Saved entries
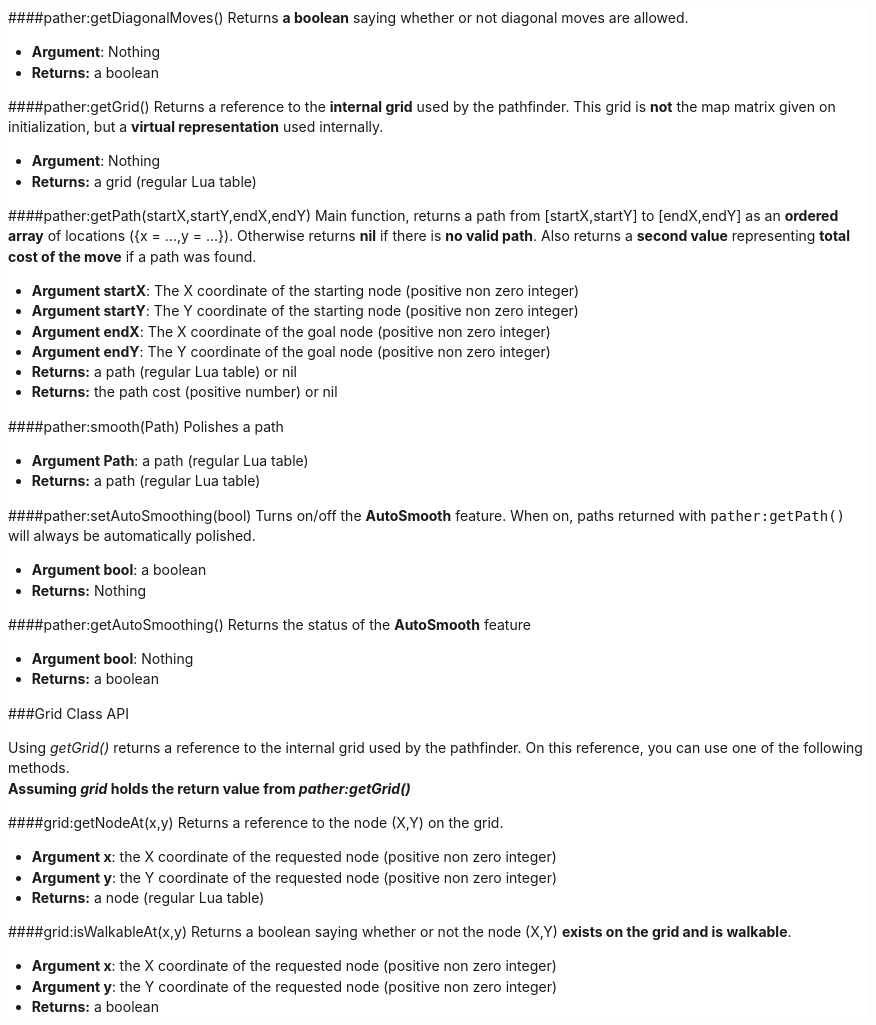 ####pather:getDiagonalMoves()
Returns __a boolean__ saying whether or not diagonal moves are allowed.
* __Argument__: Nothing
* __Returns:__ a boolean

####pather:getGrid()
Returns a reference to the __internal grid__ used by the pathfinder.
This grid is __not__ the map matrix given on initialization, but a __virtual representation__ used internally.
* __Argument__: Nothing
* __Returns:__ a grid (regular Lua table)

####pather:getPath(startX,startY,endX,endY)
Main function, returns a path from [startX,startY] to [endX,endY] as an __ordered array__ of locations ({x = ...,y = ...}).
Otherwise returns __nil__ if there is __no valid path__.
Also returns a __second value__ representing __total cost of the move__ if a path was found.
* __Argument startX__: The X coordinate of the starting node (positive non zero integer)
* __Argument startY__: The Y coordinate of the starting node (positive non zero integer)
* __Argument endX__: The X coordinate of the goal node (positive non zero integer)
* __Argument endY__: The Y coordinate of the goal node (positive non zero integer)
* __Returns:__ a path (regular Lua table) or nil
* __Returns:__ the path cost (positive number) or nil

####pather:smooth(Path)
Polishes a path
* __Argument Path__: a path (regular Lua table)
* __Returns:__ a path (regular Lua table)

####pather:setAutoSmoothing(bool)
Turns on/off the __AutoSmooth__ feature. When on, paths returned with <tt>pather:getPath()</tt> will always be automatically polished.
* __Argument bool__: a boolean
* __Returns:__ Nothing

####pather:getAutoSmoothing()
Returns the status of the __AutoSmooth__ feature
* __Argument bool__: Nothing
* __Returns:__ a boolean

###Grid Class API

Using *getGrid()* returns a reference to the internal grid used by the pathfinder.
On this reference, you can use one of the following methods.<br/>
__Assuming *grid* holds the return value from *pather:getGrid()*__

####grid:getNodeAt(x,y)
Returns a reference to the node (X,Y) on the grid.

* __Argument x__: the X coordinate of the requested node (positive non zero integer)
* __Argument y__: the Y coordinate of the requested node (positive non zero integer)
* __Returns:__ a node (regular Lua table)

####grid:isWalkableAt(x,y)
Returns a boolean saying whether or not the node (X,Y) __exists on the grid and is walkable__.
* __Argument x__: the X coordinate of the requested node (positive non zero integer)
* __Argument y__: the Y coordinate of the requested node (positive non zero integer)
* __Returns:__ a boolean


[Jump Point Search]: http://harablog.wordpress.com/2011/09/07/jump-point-search/
[30log]: http://yonaba.github.com/30log
[Lua]: http://lua.org
[Binary heaps]: http://yonaba.github.com/Binary-Heaps/
[Löve]: https://love2d.org
[Löve 0.8.0 Framework]: https://love2d.org
[Dragon Age : Origins]: http://dragonage.bioware.com
[Moving AI]: http://movingai.com
[Nathan Witmer]: https://github.com/aniero
[XueXiao Xu]: https://github.com/qiao
[port]: https://github.com/qiao/PathFinding.js
[Alban Grastien]: http://www.grastien.net/ban/
[Daniel Harabor]: http://users.cecs.anu.edu.au/~dharabor/home.html
[technical papers]: http://users.cecs.anu.edu.au/~dharabor/data/papers/harabor-grastien-aaai11.pdf
[MIT-LICENSE]: http://www.opensource.org/licenses/mit-license.php
[heuristics.lua]: https://github.com/Yonaba/Jumper/blob/master/Jumper/core/heuristics.lua
[Jumper_(Demo).love]: https://github.com/downloads/Yonaba/Jumper/Jumper_(Demo).love
[Jumper_(Tests).love]: https://github.com/downloads/Yonaba/Jumper/Jumper_(Tests).love
[Jumper_(Demo).zip]: https://github.com/downloads/Yonaba/Jumper/Jumper_(Demo).zip
[Jumper_(Tests).zip]: https://github.com/downloads/Yonaba/Jumper/Jumper_(Tests).zip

## EXERCISE AIM
Using the data above, report the number of lines that contain the string "getGrid", and only that number.

## ANSWER SPACE
3